* What is needed *
Reproduce each line of the entries that carries "macros".

* Dataset extract *
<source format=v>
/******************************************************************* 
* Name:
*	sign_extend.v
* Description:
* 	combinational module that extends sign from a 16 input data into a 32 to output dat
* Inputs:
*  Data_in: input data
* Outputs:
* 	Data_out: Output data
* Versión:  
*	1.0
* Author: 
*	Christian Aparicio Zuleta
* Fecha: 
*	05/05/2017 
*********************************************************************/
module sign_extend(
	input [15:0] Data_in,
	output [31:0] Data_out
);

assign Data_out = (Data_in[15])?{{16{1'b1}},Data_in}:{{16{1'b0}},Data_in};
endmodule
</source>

* * *

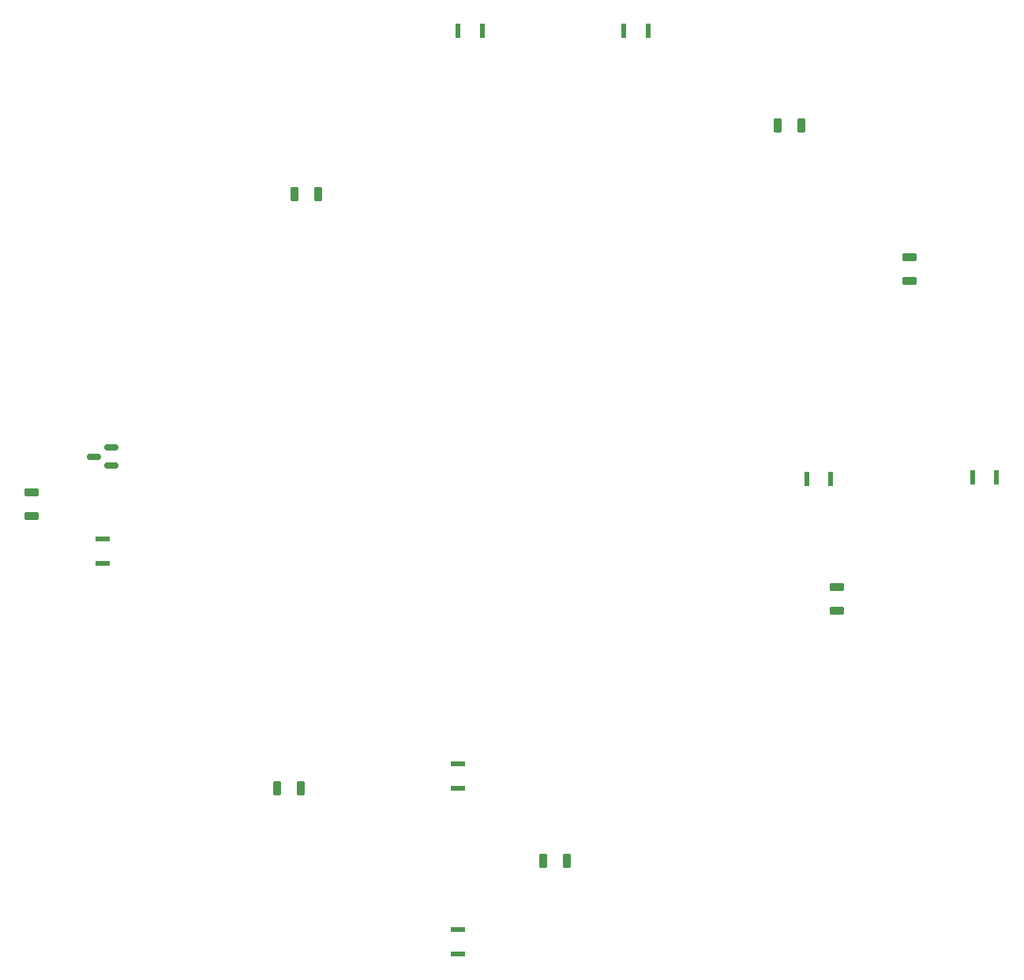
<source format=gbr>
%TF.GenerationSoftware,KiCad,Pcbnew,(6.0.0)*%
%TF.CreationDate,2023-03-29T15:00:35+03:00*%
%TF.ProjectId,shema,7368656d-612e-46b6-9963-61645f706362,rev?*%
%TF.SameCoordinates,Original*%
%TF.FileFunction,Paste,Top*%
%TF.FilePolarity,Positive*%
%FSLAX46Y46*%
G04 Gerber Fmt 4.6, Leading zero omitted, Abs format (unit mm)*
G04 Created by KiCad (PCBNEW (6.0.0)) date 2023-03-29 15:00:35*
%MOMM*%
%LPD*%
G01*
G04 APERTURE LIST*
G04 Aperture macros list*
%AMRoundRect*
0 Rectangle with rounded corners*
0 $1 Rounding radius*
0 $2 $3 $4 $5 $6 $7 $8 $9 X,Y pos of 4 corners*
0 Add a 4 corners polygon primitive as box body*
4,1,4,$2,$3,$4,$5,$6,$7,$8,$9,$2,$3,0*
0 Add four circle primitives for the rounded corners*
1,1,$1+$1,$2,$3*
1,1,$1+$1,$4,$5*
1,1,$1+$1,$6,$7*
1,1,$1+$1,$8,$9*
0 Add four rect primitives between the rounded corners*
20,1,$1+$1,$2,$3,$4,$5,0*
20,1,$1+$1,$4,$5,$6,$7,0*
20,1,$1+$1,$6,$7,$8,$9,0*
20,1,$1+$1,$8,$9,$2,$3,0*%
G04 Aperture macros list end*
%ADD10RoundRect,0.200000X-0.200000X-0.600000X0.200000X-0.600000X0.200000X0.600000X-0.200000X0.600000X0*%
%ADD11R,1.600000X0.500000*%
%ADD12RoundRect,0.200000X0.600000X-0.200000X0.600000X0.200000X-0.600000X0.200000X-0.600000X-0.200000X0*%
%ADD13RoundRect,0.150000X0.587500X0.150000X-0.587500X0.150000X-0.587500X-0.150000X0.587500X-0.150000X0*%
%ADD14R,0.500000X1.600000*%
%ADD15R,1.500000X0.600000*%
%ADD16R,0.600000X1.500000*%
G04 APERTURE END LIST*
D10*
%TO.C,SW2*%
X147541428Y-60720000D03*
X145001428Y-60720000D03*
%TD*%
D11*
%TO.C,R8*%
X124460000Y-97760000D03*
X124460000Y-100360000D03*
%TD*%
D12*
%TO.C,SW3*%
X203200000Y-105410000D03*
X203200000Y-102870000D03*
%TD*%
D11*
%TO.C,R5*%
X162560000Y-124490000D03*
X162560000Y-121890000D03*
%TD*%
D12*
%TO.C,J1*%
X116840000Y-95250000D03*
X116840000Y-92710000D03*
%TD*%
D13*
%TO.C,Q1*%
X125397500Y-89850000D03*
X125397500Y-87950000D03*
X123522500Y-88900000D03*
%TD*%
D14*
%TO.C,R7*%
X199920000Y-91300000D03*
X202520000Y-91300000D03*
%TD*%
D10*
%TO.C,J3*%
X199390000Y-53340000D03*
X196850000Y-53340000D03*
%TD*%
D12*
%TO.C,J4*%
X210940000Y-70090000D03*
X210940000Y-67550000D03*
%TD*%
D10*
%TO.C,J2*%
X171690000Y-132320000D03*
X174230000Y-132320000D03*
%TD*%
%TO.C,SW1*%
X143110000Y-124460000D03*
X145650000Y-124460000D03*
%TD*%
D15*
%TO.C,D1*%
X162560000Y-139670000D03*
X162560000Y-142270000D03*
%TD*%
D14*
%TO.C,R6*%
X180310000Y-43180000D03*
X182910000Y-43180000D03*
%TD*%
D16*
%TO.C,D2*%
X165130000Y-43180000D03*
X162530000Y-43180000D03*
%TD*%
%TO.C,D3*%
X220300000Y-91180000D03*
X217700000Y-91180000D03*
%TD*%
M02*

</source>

* Solution *
G04 Aperture macros list*
G04 Aperture macros list end*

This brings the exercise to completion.